* [Excerpt provided]
────────────────────

IC Markets Global – Europe Fundamental Forecast | 16 December 2025
What happened in the Asia session?
Asian markets traded defensively on December 16, 2025, with equities like Nikkei and Kospi leading losses (down ~1%) due to Wall Street rotation and pending US data, alongside softer NZ spending and awaited India PMIs; yen and gold gained while AUDUSD weakened. The Nikkei 225 dropped 1.27% (basic materials and real estate sectors were hit hardest), while the Kospi fell 0.75-1.13%. Additionally, GIFT Nifty futures declined 0.10%. Yen strengthened notably ahead of BOJ, AUDUSD slipped 0.2% to 0.6639 post-Australia’s softer PMI, while gold steadied as a haven.
What does it mean for the Europe & US sessions?
As European and U.S. sessions open, trading remains cautious with sparse data focusing on ECB updates and minor U.S. inventories, while eyes fix on Tuesday’s delayed U.S. retail sales and jobs report, plus Thursday’s ECB meeting expected to hold rates at 2%. Positive European equity momentum persists amid bank strength and global policy hopes, but dollar volatility looms from U.S. figures.

────────────────────

* [Records provided]
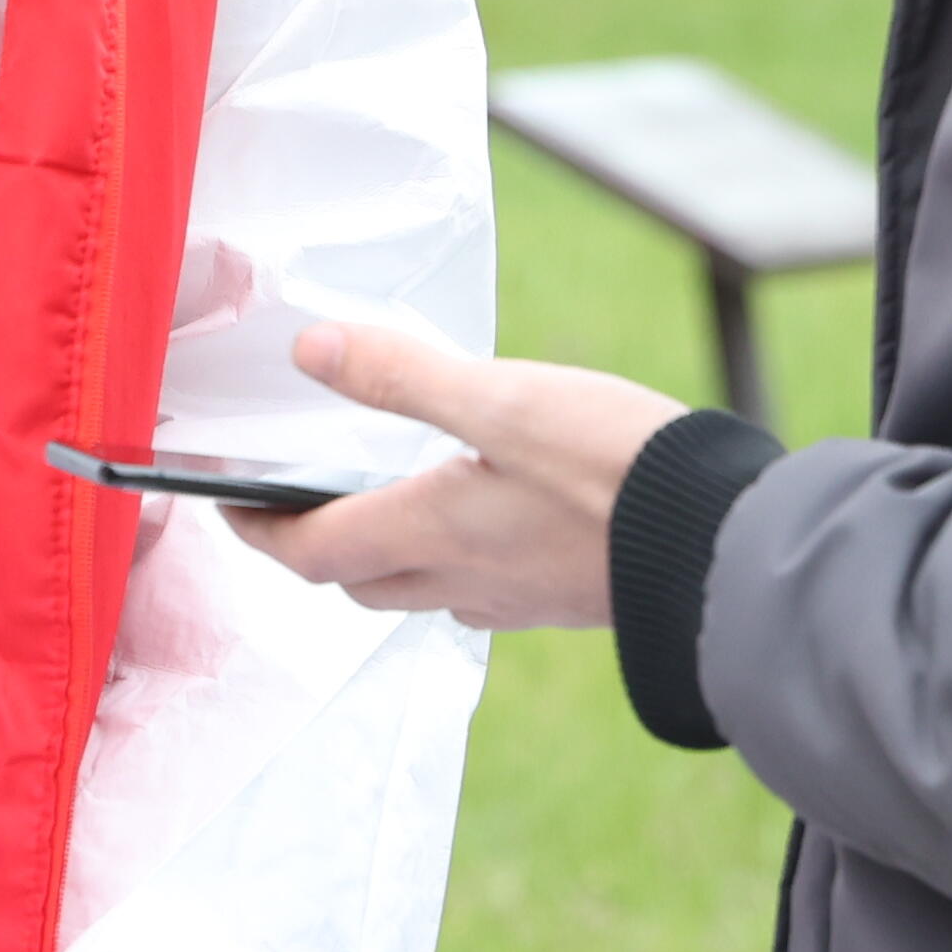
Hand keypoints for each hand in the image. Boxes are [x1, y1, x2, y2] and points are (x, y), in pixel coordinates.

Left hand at [227, 320, 684, 630]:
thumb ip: (404, 377)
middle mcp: (462, 581)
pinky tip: (484, 526)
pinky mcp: (565, 600)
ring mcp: (516, 600)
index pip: (311, 552)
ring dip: (384, 559)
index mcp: (430, 533)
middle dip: (316, 549)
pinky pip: (481, 593)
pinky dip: (453, 564)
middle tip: (295, 506)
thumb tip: (310, 351)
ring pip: (421, 592)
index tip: (228, 508)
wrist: (724, 545)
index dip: (257, 532)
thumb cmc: (614, 469)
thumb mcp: (503, 400)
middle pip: (358, 582)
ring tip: (382, 506)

────────────────────

* [Work instruction] Swap every "gold" for "silver" in the Europe fundamental forecast, starting at "IC Markets Global" and ending at "as a haven.", and give that passage again.

* [Response]
IC Markets Global – Europe Fundamental Forecast | 16 December 2025
What happened in the Asia session?
Asian markets traded defensively on December 16, 2025, with equities like Nikkei and Kospi leading losses (down ~1%) due to Wall Street rotation and pending US data, alongside softer NZ spending and awaited India PMIs; yen and silver gained while AUDUSD weakened. The Nikkei 225 dropped 1.27% (basic materials and real estate sectors were hit hardest), while the Kospi fell 0.75-1.13%. Additionally, GIFT Nifty futures declined 0.10%. Yen strengthened notably ahead of BOJ, AUDUSD slipped 0.2% to 0.6639 post-Australia’s softer PMI, while silver steadied as a haven.